Очевидно, жестким разделением полов в нашей культуре мы обязаны моногамии, моносексуальности и связанными с ними табу. Свершилось надругательство над природой. Типологической парой, которая с тех пор доминирует в нашей психике, стал сотворяющий младенца дуэт, муж и жена, основатели города. А теперь грядет великая революция — хвала Мари Стопс,[112] которая, благодаря открытию противозачаточных средств, освободила женщину от сексуальных пут и восстановила ее уважение к себе и свободу. Размыта граница между полами, мужчина становится женственным, а женщина — мужественной. В этом контексте мое трио любовников, возможно, прототип новых биологических отношений, которые предвещают появление другого общества, основанного на свободе женщины. Матриархат?
Интересно.
Но — сомневаюсь.
И что важно-то: они глубоко раздражают меня, заставляя думать об очень важных для писателя проблемах: в частности, как убедительно их изобразить, сделать их реальными и доступными для читательского восприятия. Ничего не получится. Победит романтический стереотип, потому что они есть то, что есть — юные и прекрасные. Мне необходимо их понять, чтобы избежать фальши — а они все время ускользают, ставят меня в тупик. Может, их как-то изменить, и тогда в целом картина станет более натуральной? Например, сделать из Пьера тучного низенького крестьянина с мокрыми губами и бегающими, как у пьянчужки, глазками. Сильвия пусть останется красавицей, но глухой, и чтобы высохшая нога. Что же до Брюса, деревенского врача — ему бы волчанку на лицо и шею, бордовые отметины… Да, так, пожалуй, неплохо. Увы, это скорее в духе Золя.

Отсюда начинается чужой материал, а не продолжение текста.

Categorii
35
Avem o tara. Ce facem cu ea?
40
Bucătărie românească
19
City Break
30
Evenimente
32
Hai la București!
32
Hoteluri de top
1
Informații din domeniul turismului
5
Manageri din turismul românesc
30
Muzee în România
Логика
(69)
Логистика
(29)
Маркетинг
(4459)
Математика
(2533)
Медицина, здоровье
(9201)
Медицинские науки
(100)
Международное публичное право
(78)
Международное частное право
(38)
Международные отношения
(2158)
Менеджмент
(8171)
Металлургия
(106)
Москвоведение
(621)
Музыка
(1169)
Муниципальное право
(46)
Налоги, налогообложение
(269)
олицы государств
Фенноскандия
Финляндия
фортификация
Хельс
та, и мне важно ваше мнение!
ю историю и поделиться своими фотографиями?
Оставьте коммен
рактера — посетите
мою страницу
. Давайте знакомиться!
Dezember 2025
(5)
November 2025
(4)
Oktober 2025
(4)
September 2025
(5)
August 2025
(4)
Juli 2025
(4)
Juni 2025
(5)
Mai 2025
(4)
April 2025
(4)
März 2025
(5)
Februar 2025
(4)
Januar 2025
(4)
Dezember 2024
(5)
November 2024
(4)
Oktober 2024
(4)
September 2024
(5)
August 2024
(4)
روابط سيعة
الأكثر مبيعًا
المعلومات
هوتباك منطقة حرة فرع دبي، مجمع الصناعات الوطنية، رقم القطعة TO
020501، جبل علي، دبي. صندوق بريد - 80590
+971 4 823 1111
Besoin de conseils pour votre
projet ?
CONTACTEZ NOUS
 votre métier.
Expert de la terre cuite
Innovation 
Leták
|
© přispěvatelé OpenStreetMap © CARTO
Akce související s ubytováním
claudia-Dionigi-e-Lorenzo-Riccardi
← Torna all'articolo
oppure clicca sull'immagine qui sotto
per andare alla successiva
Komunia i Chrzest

Вечером Сильвия и Пьер музицировали в четыре руки, а Брюс, не отрываясь смотрел в огонь, слегка опечаленный разговором за обедом, когда Пьер упомянул о надвигающемся кризисе, из-за которого возможно кардинальное изменение их жизни и даже разлука. А я… я втайне им завидовал — казалось, у них здесь, в Верфеле, есть все, чего можно желать. Моя троица владела философским камнем. Или я просто завидовал их юности?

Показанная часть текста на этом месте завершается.